Auf der einen Seite kämpft die Scotch Whisky Association, die Industrievereinigung der schottischen Whiskyhersteller, dass Indien die extremen Importzölle von über 400% auf schottischen Whisky spürbar reduziert und Scotch Whisky für den neuen, indischen Mittelstand erschwinglich wird. An dieser Front wurden auch bereits die ersten Erfolge erzielt. Doch Indien ist ein föderaler Staat, bei dem die einzelnen Bundesländer eigene Importzölle erheben. Und auf ausländischen Whisky werden wohl immer noch mehr als 100% Zoll erhoben. Je größer die indische Volkswirtschaft wächst und je mehr sie in die Welt exportieren, um so mehr werden sie sich den Weltzollabkommen anschließen müssen. Das hat China bereits vorgemacht.
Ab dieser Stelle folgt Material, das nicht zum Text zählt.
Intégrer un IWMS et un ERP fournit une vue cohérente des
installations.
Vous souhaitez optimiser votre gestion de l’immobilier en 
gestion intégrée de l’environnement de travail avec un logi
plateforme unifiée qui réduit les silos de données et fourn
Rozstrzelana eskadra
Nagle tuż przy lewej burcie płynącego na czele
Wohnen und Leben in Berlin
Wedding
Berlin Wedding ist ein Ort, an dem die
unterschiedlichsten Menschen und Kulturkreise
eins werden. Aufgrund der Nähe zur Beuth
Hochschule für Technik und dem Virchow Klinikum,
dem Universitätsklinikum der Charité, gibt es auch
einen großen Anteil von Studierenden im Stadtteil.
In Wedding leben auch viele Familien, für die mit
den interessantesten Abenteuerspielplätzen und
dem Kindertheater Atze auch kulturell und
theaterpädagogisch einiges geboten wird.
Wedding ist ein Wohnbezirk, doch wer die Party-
Der indische Gegenspieler zu Diageo, dem größten Spirituosenhersteller der Welt, heißt United Spirits. Sie sind allein mit vier Whiskys unter den globalen Top 10 vertreten. Doch anstatt sich auf den indischen Markt zu beschränken war United Spirits in Schottland auf Einkaufstour und hat den schottischen Whisky-Hersteller Whyte & Mackay mit seinen Firmen Invergordon, Dalmore, Fettercairn, Tamnavulin und Jura gekauft.
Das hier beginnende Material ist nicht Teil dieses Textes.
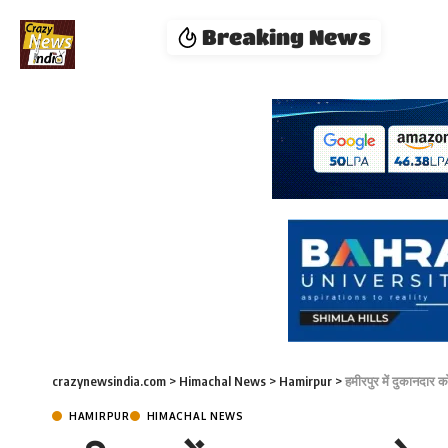
Breaking News
crazynewsindia.com
>
Himachal News
>
Hamirpur
>
हमीरपुर में दुकानदार क
HAMIRPUR
HIMACHAL NEWS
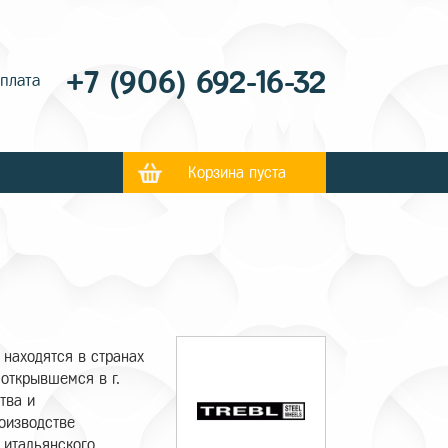
+7 (906) 692-16-32
оплата
Корзина пуста
 находятся в странах
 открывшемся в г.
тва и
оизводстве
 итальянского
In der jüngeren Vergangenheit kaufte sich Diageo über seine niederländische Tochterfirma Relay BV mit 27,4% bei der indischen United Spirits Ltd ein. Aktuell versucht Diageo weitere 26% der zirkulierenden Aktien zu erwerben und so eine komfortable Mehrheit an United Distillers zu erreichen.

Dieser Schachzug von Diageo ist klug gewählt. Seit Jahren zeigen Studien immer öfter, dass der Verbraucher lokale Marken, vor allem wenn sie preiswerter sind, globalen Marken vorzieht. Damit ist anscheinend der Siegeszug der internationalen Whiskymarken zu einem vorläufigen Ende gekommen.

Uns Genießer interessiert dagegen vor allem, wie es unserem geliebten Single Malt Scotch Whisky ergehen wird. Indien und China, die Nationen, die weltweit am stärksten und nachhaltigsten wachsen, haben großes Interesse an 'unserem' Single Malt gefunden. Brennereien wurden bereits gekauft und die exportierten Mengen steigen von Jahr zu Jahr. Die große Gefahr droht weniger aus China, die auch andere alkoholische Getränke lieben. Sollte Indien seine Importzölle weiter reduzieren, so wird die auf Whisky so versessene Bevölkerung mehr und mehr Single Malt von unseren Märkten nach Asien ziehen.